November 9th, 2012
05:11 PM ET

Letters to the President #1390: 'Petraeus walks'

Reporter's Note: President Obama’s CIA Director quit this afternoon, just as I was writing my daily letter to the White House.

Dear Mr. President,

Just last week I was discussing with a friend how few scandals have plagued your administration. Sure, you’ve had a few low-lying dustups that have not looked particularly good, but few things with genuinely sharp teeth have appeared to threaten the reputation of your team. Republicans probably disagree with that assessment, but as I sit here I can’t think of anything poisonous.

Mind you, and with no offense, I don’t particularly attribute that to anything except luck. Most presidents, I have faith, try to pick out good people with whom to work. And yet, invariably, sooner of later someone strays into something less than savory and the Chief Executive is put in the difficult position of dealing with it.

And now here comes the scandal and resignation of your CIA Director David Petraeus, just at the end of your re-election week. Talk about spoiling the party. All things considered, I suppose you’re happier having it happen now than you’d have been if happened a week ago, but it can’t be pleasant either way.

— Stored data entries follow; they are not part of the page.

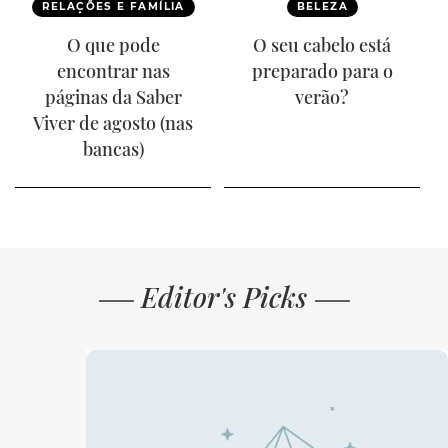
RELAÇÕES E FAMÍLIA
BELEZA
O que pode
O seu cabelo está
encontrar nas
preparado para o
páginas da Saber
verão?
Viver de agosto (nas
bancas)
Editor's Picks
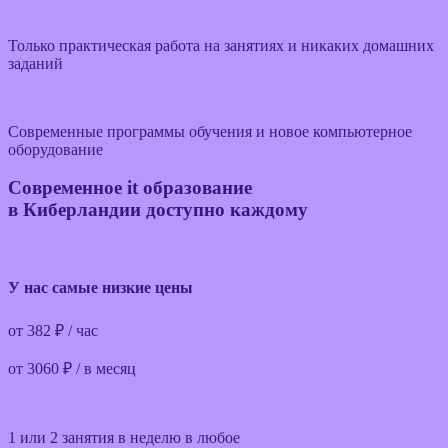
Только практическая работа на занятиях и никаких домашних
заданий
Современные программы обучения и новое компьютерное
оборудование
Современное it образование
в Киберландии доступно каждому
У нас самые низкие цены
от 382 ₽ / час
от 3060 ₽ / в месяц
1 или 2 занятия в неделю в любое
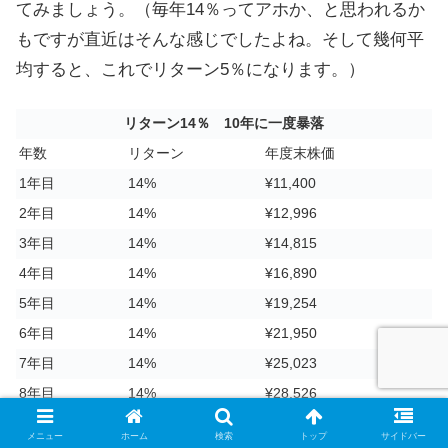
てみましょう。（毎年14％ってアホか、と思われるか
もですが直近はそんな感じでしたよね。そして幾何平
均すると、これでリターン5％になります。）
リターン14％ 10年に一度暴落
年数
リターン
年度末株価
1年目
14%
¥11,400
2年目
14%
¥12,996
3年目
14%
¥14,815
4年目
14%
¥16,890
5年目
14%
¥19,254
6年目
14%
¥21,950
7年目
14%
¥25,023
8年目
14%
¥28,526
9年目
14%
¥32,519
メニュー
ホーム
検索
トップ
サイドバー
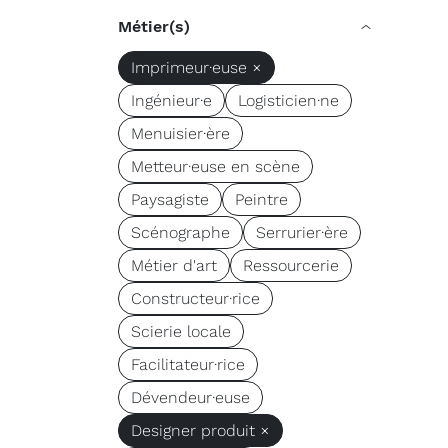
Métier(s)
Imprimeur·euse ×
Ingénieur·e
Logisticien·ne
Menuisier·ère
Metteur·euse en scène
Paysagiste
Peintre
Scénographe
Serrurier·ère
Métier d'art
Ressourcerie
Constructeur·rice
Scierie locale
Facilitateur·rice
Dévendeur·euse
Designer produit ×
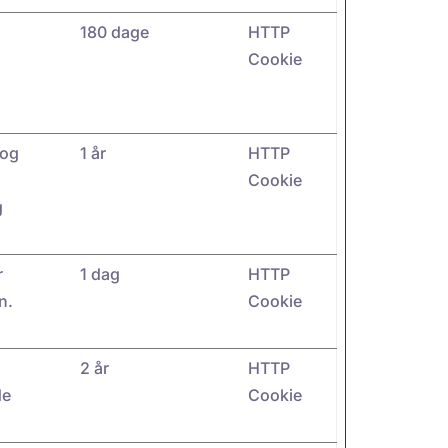
180 dage
HTTP
Cookie
 og
1 år
HTTP
Cookie
g
r
1 dag
HTTP
n.
Cookie
2 år
HTTP
de
Cookie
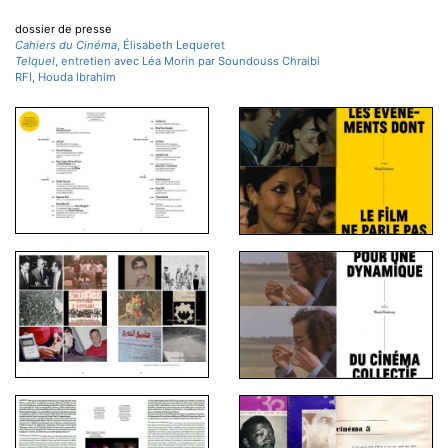
dossier de presse
Cahiers du Cinéma
, Élisabeth Lequeret
Telquel
, entretien avec Léa Morin par Soundouss Chraibi
RFI, Houda Ibrahim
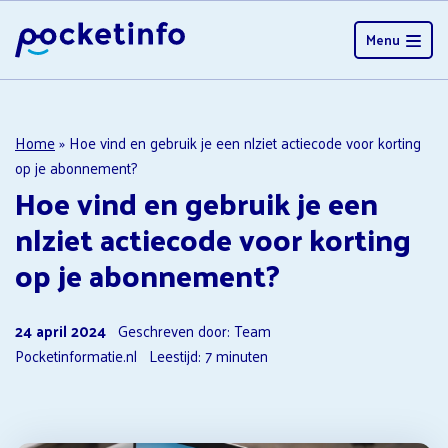
Menu
Home
»
Hoe vind en gebruik je een nlziet actiecode voor korting
op je abonnement?
Hoe vind en gebruik je een
nlziet actiecode voor korting
op je abonnement?
24 april 2024
Geschreven door: Team
Pocketinformatie.nl
Leestijd:
7
minuten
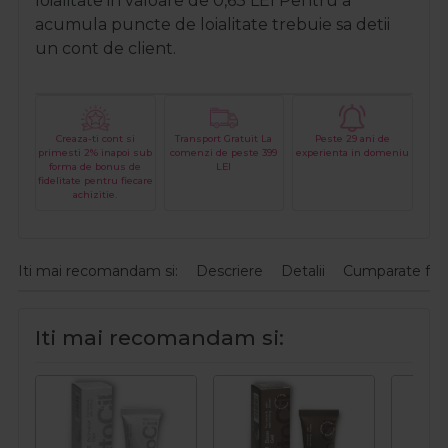
loialitate in valoare de
0,63
LEI
Pentru a
acumula puncte de loialitate trebuie sa detii
un cont de client.
Creaza-ti cont si
Transport Gratuit La
Peste 29 ani de
primesti 2% inapoi sub
comenzi de peste 399
experienta in domeniu
forma de bonus de
LEI
fidelitate pentru fiecare
achizitie.
Iti mai recomandam si:
Descriere
Detalii
Cumparate fre
Iti mai recomandam si:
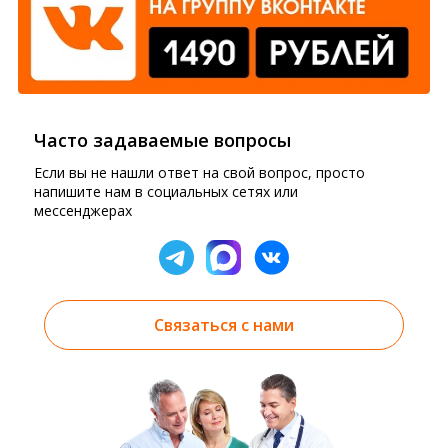
Часто задаваемые вопросы
Если вы не нашли ответ на свой вопрос, просто
напишите нам в социальных сетях или
мессенджерах
Связаться с нами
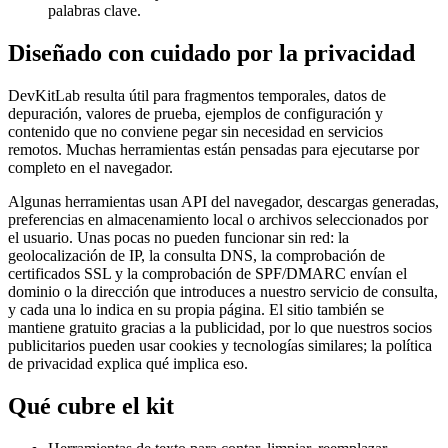
palabras clave.
Diseñado con cuidado por la privacidad
DevKitLab resulta útil para fragmentos temporales, datos de
depuración, valores de prueba, ejemplos de configuración y
contenido que no conviene pegar sin necesidad en servicios
remotos. Muchas herramientas están pensadas para ejecutarse por
completo en el navegador.
Algunas herramientas usan API del navegador, descargas generadas,
preferencias en almacenamiento local o archivos seleccionados por
el usuario. Unas pocas no pueden funcionar sin red: la
geolocalización de IP, la consulta DNS, la comprobación de
certificados SSL y la comprobación de SPF/DMARC envían el
dominio o la dirección que introduces a nuestro servicio de consulta,
y cada una lo indica en su propia página. El sitio también se
mantiene gratuito gracias a la publicidad, por lo que nuestros socios
publicitarios pueden usar cookies y tecnologías similares; la política
de privacidad explica qué implica eso.
Qué cubre el kit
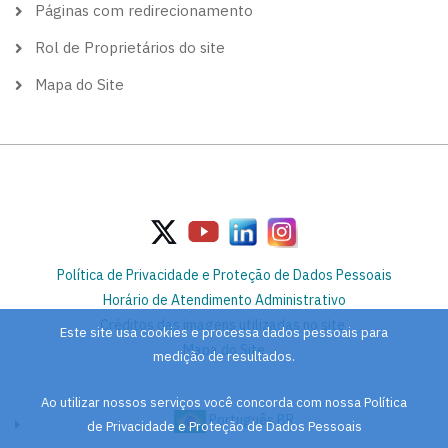
Páginas com redirecionamento
Rol de Proprietários do site
Mapa do Site
Política de Privacidade e Proteção de Dados Pessoais
Horário de Atendimento Administrativo
Créditos das imagens utilizadas no site
Este site usa cookies e processa dados pessoais para
Mapa do Site
medição de resultados.
Ao utilizar nossos serviços você concorda com nossa Política
Português BR
de Privacidade e Proteção de Dados Pessoais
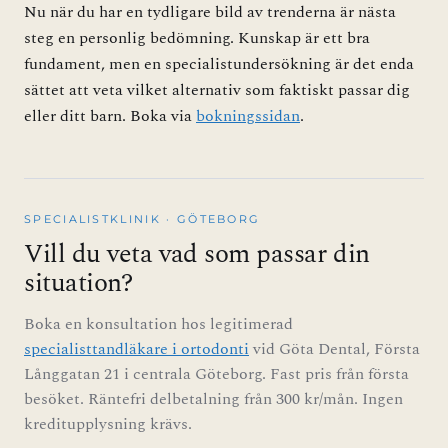
Nu när du har en tydligare bild av trenderna är nästa
steg en personlig bedömning. Kunskap är ett bra
fundament, men en specialistundersökning är det enda
sättet att veta vilket alternativ som faktiskt passar dig
eller ditt barn. Boka via
bokningssidan
.
SPECIALISTKLINIK · GÖTEBORG
Vill du veta vad som passar din
situation?
Boka en konsultation hos legitimerad
specialisttandläkare i ortodonti
vid Göta Dental, Första
Långgatan 21 i centrala Göteborg. Fast pris från första
besöket. Räntefri delbetalning från 300 kr/mån. Ingen
kreditupplysning krävs.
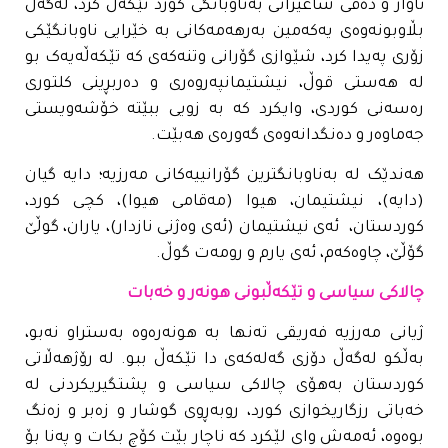
ئاواز و دەقی شاعیرانی بەناوبانگی کورد تێکەڵ کرد، لەگەڵ
بڵاوبونەوەی یەکەمین بەرهەمەکانی بە خێرایی ناوبانگێکی
زۆری پەیدا کرد، شێوازی گۆرانی وتنەکەی کە تێکەڵەیەک بو
لە هەستی قوڵ، نیشتیمانپەروەری و دەربڕینی کلتوری
رەسەنی کوردی، وایکرد کە بە زویی ببێتە خۆشەویستی
جەماوەر و دەنگدانەوەی گەورەی هەبێت.
هەندێک لە بەناوبانگترین گۆرانییەکانی مەرزیە؛ دایە گیان
(دایە)، نیشتیمان، هیوا (مەقامی هیوا)، کچی کورد،
کوردستان، ئەی نیشتیمان (ئەی وەژنی نازدار)، یاران، گوڵێ
گۆڵێ، چاوەکەم، ئەی یارم و رومەت گوڵ.
چالاکی سیاسی و تێکەڵبونی هونەر و خەبات
ژیانی مەرزیە فەریقی تەنها بە هونەرەوە بەستراو نەبو،
بەڵکو لەگەڵ دۆزی گەلەکەی دا تێکەڵ ببو. لە رۆژهەڵاتی
کوردستان بەهۆی چالاکی سیاسی و پشتگیریکردنی لە
خەباتی رزگاریخوازی کورد، روبەڕوی گوشار و زەبر و زەنگ
بوەوە، ئەمەش وای لێکرد کە ناچار بێت کۆچ بکات و پەنا بۆ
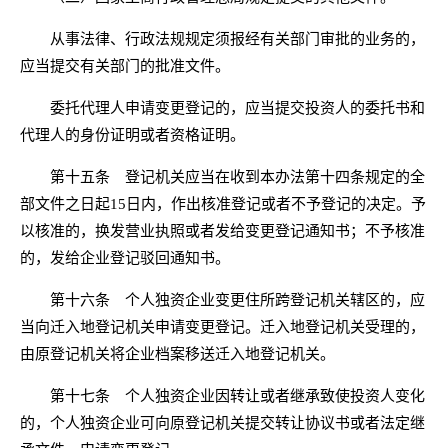
从事法律、行政法规规定须报经有关部门审批的业务的，
应当提交有关部门的批准文件。
委托代理人申请变更登记的，应当提交投资人的委托书和
代理人的身份证明或者资格证明。
第十五条 登记机关应当在收到本办法第十四条规定的全
部文件之日起15日内，作出核准登记或者不予登记的决定。予
以核准的，换发营业执照或者发给变更登记通知书；不予核准
的，发给企业登记驳回通知书。
第十六条 个人独资企业变更住所跨登记机关辖区的，应
当向迁入地登记机关申请变更登记。迁入地登记机关受理的，
由原登记机关将企业档案移送迁入地登记机关。
第十七条 个人独资企业因转让或者继承致使投资人变化
的，个人独资企业可向原登记机关提交转让协议书或者法定继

I feel terrible for his family. People do foolish things all the time, but when they sit in high places the repercussions can sometimes seem much worse than they might be otherwise. The emotional pain, I am sure, is the same, but the scale of the embarrassment is much more grand. Despite a lifetime of honored work, he will now be known in large part for a big mistake at the end of his career. And despite decades of being married, his wife will now spend the rest of her life with the nation knowing he was untrue.

That’s hard for everyone, including some people who in many ways were not at all involved…like you. So I hope for all involved that the most painful days pass quickly.

Call if you want to talk.


soundoff (2 Responses)
  1. Anna Chacko MD

    Cindy Smith is right on target. While Gen Petraeus' infidelity is sad for the family as well as for his mistress/lover, he was not selected for his position based on his morals, he was selected because he has proven again and again that he was an outstanding military officer. This is an effective way of silencing him before testifying before the Congress. We are the losers in this game – a crying game. Using Gen Petraeus' admission of infidelity as an excuse to accept his resignation is pathetic and insulting to the intelligence of the public.

    November 12, 2012 at 1:17 pm |
  2. Cindy Smith

    What better way to discredit someone (who may have some very interesting and damaging information against the president, whitehouse and their departments), than to dig out some skeletons from someone's closet, which in all likelihood are irrelevant to some bigger picture. What you should be asking CNN, is WHY right after the election was this focused on, who has been vying for certain high level positions, and exactly WHAT does Patraeus know that the current administration would like to discredit?... Timing is everything, and this timing, is highly suspicious!